§ PROBLEM: Every line that contains the word "pressure" should be copied from the records below.

§ DATASET:

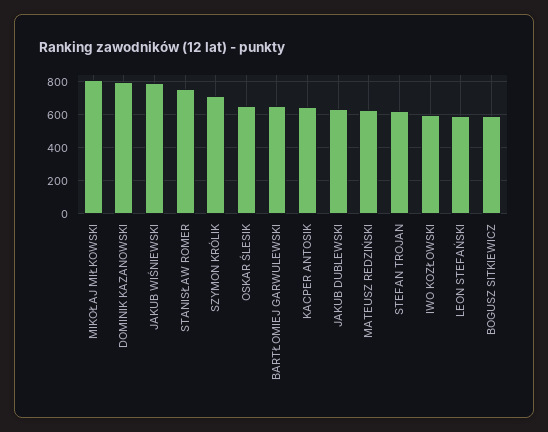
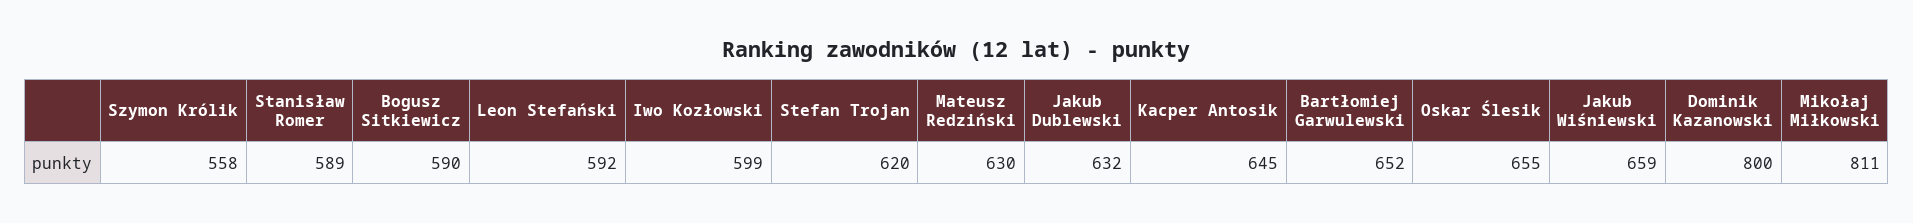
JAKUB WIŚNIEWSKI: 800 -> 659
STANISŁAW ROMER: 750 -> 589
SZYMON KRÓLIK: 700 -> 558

...

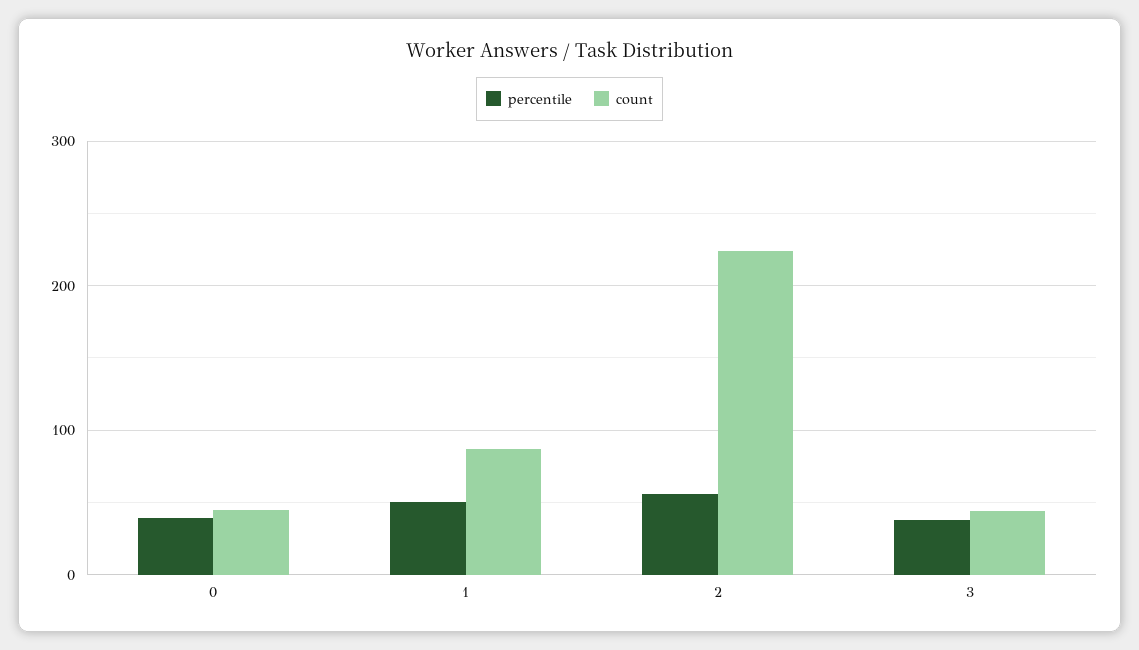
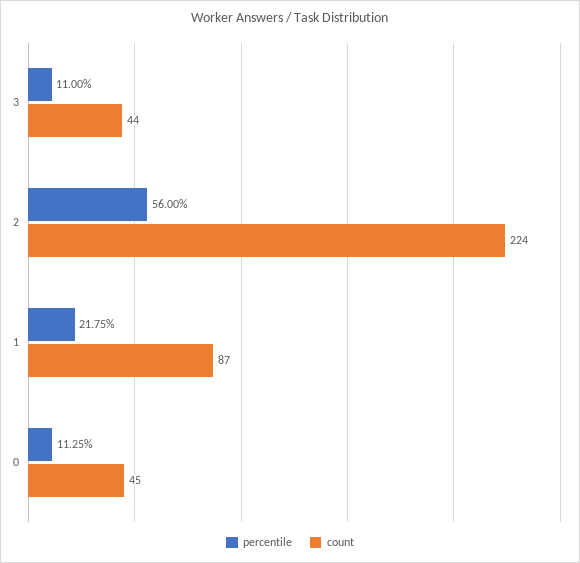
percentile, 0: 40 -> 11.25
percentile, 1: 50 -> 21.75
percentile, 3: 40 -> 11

--

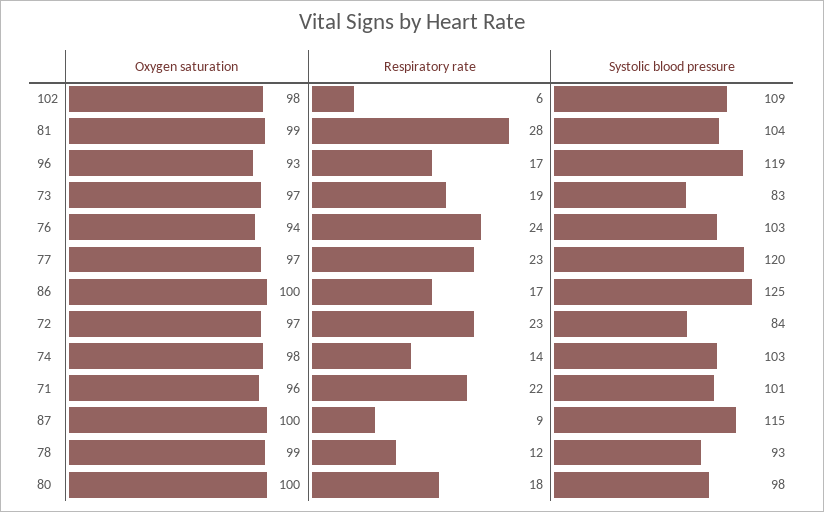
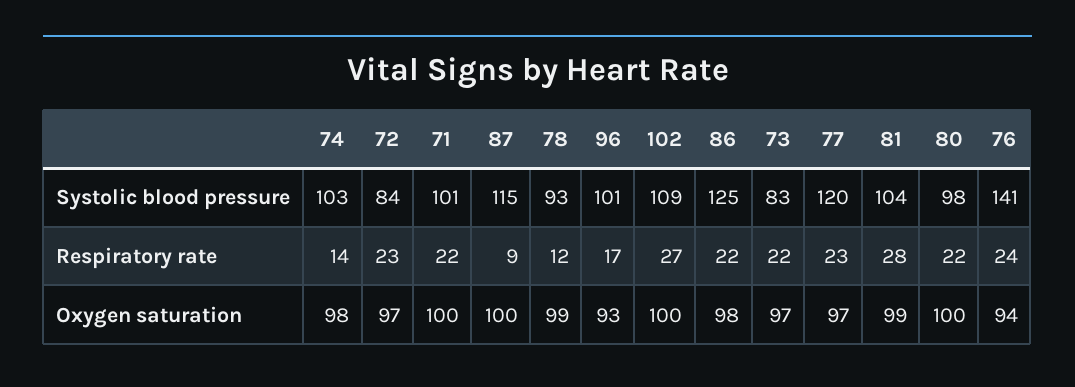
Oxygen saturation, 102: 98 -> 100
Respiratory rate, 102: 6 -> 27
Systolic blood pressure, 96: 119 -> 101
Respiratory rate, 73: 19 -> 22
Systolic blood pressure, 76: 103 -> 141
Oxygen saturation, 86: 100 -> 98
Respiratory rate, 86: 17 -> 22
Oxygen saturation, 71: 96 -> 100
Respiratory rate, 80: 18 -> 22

§ OUTPUT:
Systolic blood pressure, 96: 119 -> 101
Systolic blood pressure, 76: 103 -> 141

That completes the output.